**What is being asked**
When you find the line with "When Should You" among the records below, reproduce it and each line after it exactly, ending with the line with "Younger Individuals".

**Given information**
:::

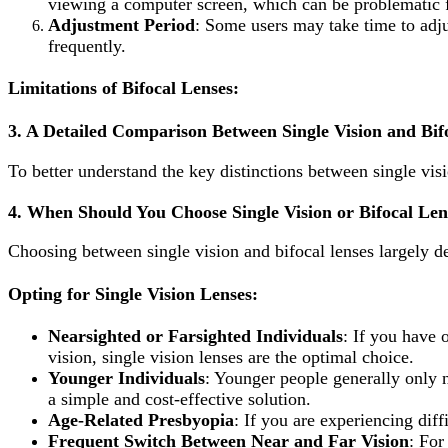
viewing a computer screen, which can be problematic fo
Adjustment Period
: Some users may take time to adju
frequently.
Limitations of Bifocal Lenses:
3.
A Detailed Comparison Between Single Vision and Bif
To better understand the key distinctions between single visi
4.
When Should You Choose Single Vision or Bifocal Len
Choosing between single vision and bifocal lenses largely d
Opting for Single Vision Lenses
:
Nearsighted or Farsighted Individuals
: If you have 
vision, single vision lenses are the optimal choice.
Younger Individuals
: Younger people generally only ne
a simple and cost-effective solution.
Age-Related Presbyopia
: If you are experiencing diff
Frequent Switch Between Near and Far Vision
: For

:::

**Task solution**
When Should You Choose Single Vision or Bifocal Len
Choosing between single vision and bifocal lenses largely d
Opting for Single Vision Lenses
:
Nearsighted or Farsighted Individuals
: If you have 
vision, single vision lenses are the optimal choice.
Younger Individuals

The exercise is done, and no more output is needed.